最后自己管理goroutine的结束实在太累了，所以go语言提供了一种叫做sync.WaitGroup的语法糖。

WaitGroup的用法：

定义WaitGroup本身：var wg sync.WaitGroup
定义需要等待的goroutine数量：wg.Add(20)
等待：wg.Wait()
在goroutine执行完成后done：w.done()

在这个程序里还有一些需要说的点：

WaitGroup作为参数的时候一定要用指针
这里利用函数式编程重构了一下worker构造，把done设置为函数，createworker的时候定义函数同时传入dowork里。

package main

import (
	"fmt"
	"sync"
)

func doWork(id int,
	w worker) {
	for n := range w.in {
		fmt.Printf("Worker %d received %c\n",
			id, n)
		w.done()
	}
}

type worker struct {
	in   chan int
	done func()
}

func createWorker(
	id int, wg *sync.WaitGroup) worker {
	w := worker{
		in: make(chan int),
		done: func() {
			wg.Done()
		},
	}
	go doWork(id, w)
	return w
}

func chanDemo() {
	var wg sync.WaitGroup

	var workers [10]worker
	for i := 0; i < 10; i++ {
		workers[i] = createWorker(i, &wg)
	}

	wg.Add(20)
	for i, worker := range workers {
		worker.in <- 'a' + i
	}
	for i, worker := range workers {
		worker.in <- 'A' + i
	}

	wg.Wait()
}

func main() {
	chanDemo()
}

应用

Go语言有句名言：

Don't communicate by sharing memory, share memory by communicating.

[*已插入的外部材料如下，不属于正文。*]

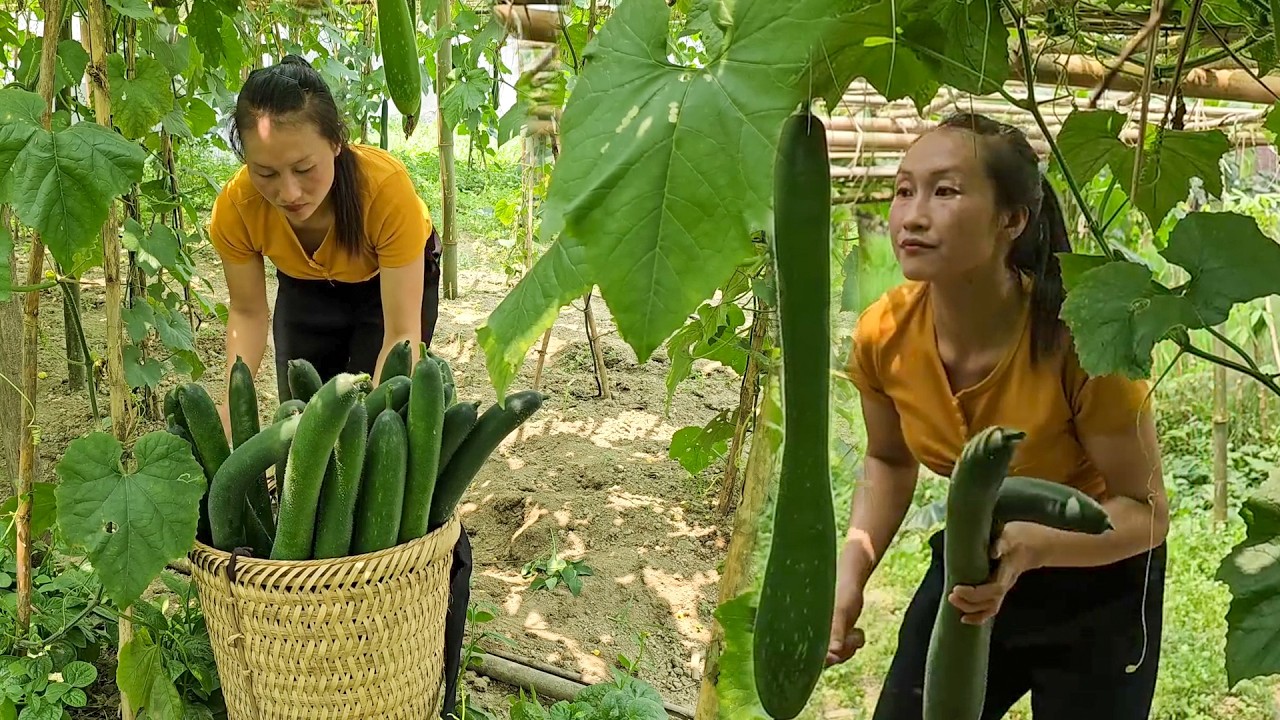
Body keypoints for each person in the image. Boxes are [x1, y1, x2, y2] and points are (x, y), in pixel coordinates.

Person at [826, 113, 1170, 719]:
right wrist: (849, 572)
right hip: (977, 560)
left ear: (1012, 220)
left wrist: (1034, 547)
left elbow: (1145, 514)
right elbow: (887, 459)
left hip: (1102, 577)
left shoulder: (1083, 343)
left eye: (946, 190)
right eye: (905, 189)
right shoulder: (884, 332)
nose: (913, 214)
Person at [206, 55, 470, 718]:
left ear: (336, 142)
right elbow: (246, 315)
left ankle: (424, 648)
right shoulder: (239, 206)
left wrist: (383, 446)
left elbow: (402, 334)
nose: (289, 190)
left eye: (305, 169)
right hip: (308, 288)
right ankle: (316, 631)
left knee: (382, 437)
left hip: (390, 294)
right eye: (266, 172)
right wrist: (231, 424)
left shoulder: (383, 188)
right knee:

比如我们判断前后程序是否处理是否完成的时候经常设置一个flag变量，然后通过检测这个变量来进行判断，这就是所谓通过共享内存进行通信。但是go语言更提倡通过使用Channel，通过通信来共享内存。

其实说说直接一点就是作者是推荐使用Channel而不是Mutex的。但是还是要分场景，详细可以参照这篇文章。

利用Select

假如你需要从多个Channel接受值，但是你不知道哪一个Channel会先发数据给你。那你可以使用Select语句来完成此类需求。

package main

import (
	"fmt"
	"math/rand"
	"time"
)

func generator() chan int {
	out := make(chan int)
	go func() {
		i := 0
		for {
			time.Sleep(
				time.Duration(rand.Intn(1500)) *
					time.Millisecond)
			out <- i
			i++
		}
	}()
	return out
}

func main() {
	var c1, c2 = generator(), generator()
	for {
		select {
		case n := <-c1:
			fmt.Println("Received from c1: ", n)
		case n := <-c2:
			fmt.Println("Received from c1: ", n)
		}
	}
}

执行结果：

Received from c1:  0
Received from c2:  0
Received from c2:  1
Received from c1:  1
Received from c1:  2
Received from c2:  2
Received from c1:  3
^Csignal: interrupt

假如我想把c1和c2的值传给之前写的worker。可以这样写。

package main

import (
	"fmt"
	"math/rand"
	"time"
)

func generator() chan int {
	out := make(chan int)
	go func() {
		i := 0
		for {
			time.Sleep(
				time.Duration(rand.Intn(1500)) *
					time.Millisecond)
			out <- i
			i++
		}
	}()
	return out
}

func worker(id int, c chan int) {
	for n := range c {
		fmt.Printf("Worker %d received %c\n",
			id, n)
	}
}

func createWorker(id int) chan<- int {
	c := make(chan int)
	go worker(id, c)
	return c
}

func main() {
	w := createWorker(0)
	var c1, c2 = generator(), generator()
	for {
		n := 0
		select {
		case n = <-c1:
			fmt.Println("Received from c1: ", n)
		case n = <-c2:
			fmt.Println("Received from c2: ", n)
		case w <- n:
		}
	}
}

但是这样写有个问题，由于generator需要等待，所以在一开始的时候，会走很多遍case w <- n同时输出0。所以我们在传给worker之前，需要检查n是否为空。

package main

import (
	"fmt"
	"math/rand"
	"time"
)

func generator() chan int {
	out := make(chan int)
	go func() {
		i := 0
		for {
			time.Sleep(
				time.Duration(rand.Intn(1500)) *
					time.Millisecond)
			out <- i
			i++
		}
	}()
	return out
}

func worker(id int, c chan int) {
	for n := range c {
		fmt.Printf("Worker %d received %c\n",
			id, n)
	}
}

func createWorker(id int) chan<- int {
	c := make(chan int)
	go worker(id, c)
	return c
}

func main() {
	worker := createWorker(0)
	var c1, c2 = generator(), generator()
	n := 0
	hasValue := false
	for {
		// nil chan永远不会被select到
		var activeworker chan<- int 
		if hasValue {
			activeworker = worker
		}
		select {
		case n = <-c1:
			fmt.Println("Received from c1: ", n)
			hasValue = true
		case n = <-c2:
			fmt.Println("Received from c2: ", n)
			hasValue = true
		case activeworker <- n:
			hasValue = false
		}
	}
}

这样就对了，这里有个知识点是nil chan永远不会被select到。用var activeworker chan<- int定义的chan是nil，所以在最后的case activeworker <- n的时候可以用来作为判断条件。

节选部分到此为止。